Wednesday, July 6, 2011

Ugh...

Yup.  Summer classes are really taking their toll...  I have found my camera and its charger so next week when my class is over I will get in on the N scale stuff.  Also, I have HO scale joy so there will be that too.  Look back next week for explanations.  For now, I am going to go continue typing...

Thursday, June 9, 2011

Go figure.

Okay so I wanted to get started on showing some of the N scale equipment and layout I have.  However my cameras battery has died and I cannot seem to find the charger.  This weekend I will have one though so I will charge up and get some pictures for you nice folks.  Hopefully summer classes do not get too much in the way.

Saturday, May 28, 2011

The Spray Painting Works!

Sort of!  Okay, to be perfectly honest, I love it.  It is cheap, simple, quick and it works.  However, some people may not like it.  To them I say: do what is best for you!  Model railroading is a large open community and if we didn't do what we wanted, it wouldn't be fun.  Me, I am going to use spray paint.  Since I started looking into this weathering system back with the original use on the Geep I have made some advances in technique and application.  Let's review:

The spray paint cannot be thought of in an airbrush way.  You cannot thin it down, dial back the pressure or ramp it up, and you cannot affect the spray area to smaller or larger area.  It is constant, in all manners. 

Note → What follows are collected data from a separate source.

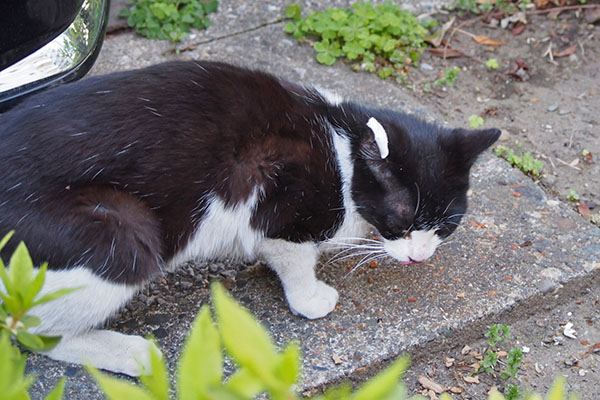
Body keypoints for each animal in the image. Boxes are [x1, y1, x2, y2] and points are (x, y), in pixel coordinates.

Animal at [0, 61, 502, 376]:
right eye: (402, 218)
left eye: (445, 226)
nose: (419, 256)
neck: (341, 147)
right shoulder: (282, 205)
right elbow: (294, 257)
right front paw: (309, 297)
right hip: (123, 231)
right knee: (31, 328)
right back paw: (129, 352)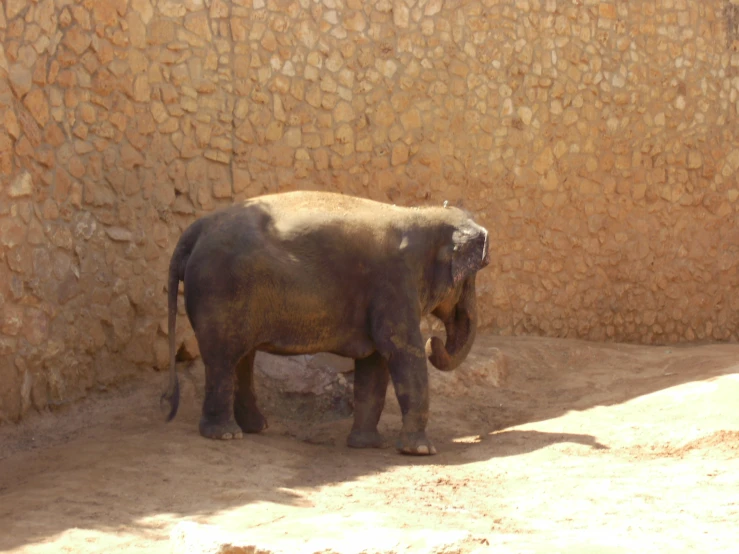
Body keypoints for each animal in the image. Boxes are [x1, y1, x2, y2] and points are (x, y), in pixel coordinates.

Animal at [163, 190, 492, 452]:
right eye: (470, 278)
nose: (434, 341)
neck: (420, 214)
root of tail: (196, 228)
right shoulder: (394, 284)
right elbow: (402, 352)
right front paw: (421, 451)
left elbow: (375, 364)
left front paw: (365, 445)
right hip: (220, 288)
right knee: (223, 357)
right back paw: (226, 435)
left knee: (241, 357)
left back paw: (255, 428)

"But if it is so hard to change it, why use it?"  Simple.  It's cheap.  And because I have been able to mostly counteract the negative things above. 

Now for how I advise you use it.  First is selecting the paint.  Contrary to intuition you do not want to go for the name brands or the "quality" ones.  These are good for other applications but not this.  They put out a lot of paint for good smooth coverage.  Not the ideal situation for weathering.  Pick up the store brands or generics.  These give the smallest amount of paint required and also give more bang for the buck.  Be very sure to get flat paints. 



The gloss will shine once they are applied and look off.  Always be sure to go flat unless you need shiny.  Once you have the paints, make one of these:


This is the template I made for basic shapes.  Mine is made from a box I got a sweater in.  It is thin, stiff, and was close enough I didn't have to get up.  :)  The bottom is for getting that dust or dirt color along the bottom of cars, and the top is for the locomotive as it has the indentation for the wave.  The wave is where the aerodynamics of the train causes a rise that drags dirt up with it.  Usually this is located around the cab, but prototype photos show the best places.  There are lines and triangles for various streakings and point weathering.  The 4 on the right are for showing where the dirt is kicked up onto car ends from the other cars wheels.  They are in gauge with the rails and wheels.  If you do not want a noticable line showing you used a mask, hold the template about an inch or two from the model so that it can fade around it.  For crisp lines that show specific edges, hold it as close as possible.  You can add or remove things as needed.  If the pattern openings are too close together, then use painters tape to cover over unwanted openings (as seen above).

Now for colors.  Choose what you like best.  I have a white for fading the overall car, a tan for dust and other dirt effects, and a black for grime and wear.  You can have more or others, it is really up to you!

Last but not least, technique.  Since you cannot control the amount of pain being sprayed, you must control the movement.  Short quick passes are best.  If you do not want a lot of weathering then do not spray at the model but at the ground in front of it.  Some of the spray will carry onto the model without being overkill.  Remember, as with airbrushing it is easier to make it heavier than to make it lighter, so go easy and check your work constantly.  I do every few passes just to be sure. 

A downside is that the spray is not as fine as an airbrush so if you look reeeeeeeally closely you can see the dots of paint.  This can be negated by using pastels or other methods of weathering to even out.  Ultimately it works for me, and I have enjoyed it immensly.  Here are two of the cars I have used this on:


So there you have it.  A neat and simple way to weather your cars.  As always, feel free to leave questions and comments.  Have fun and good luck y'all!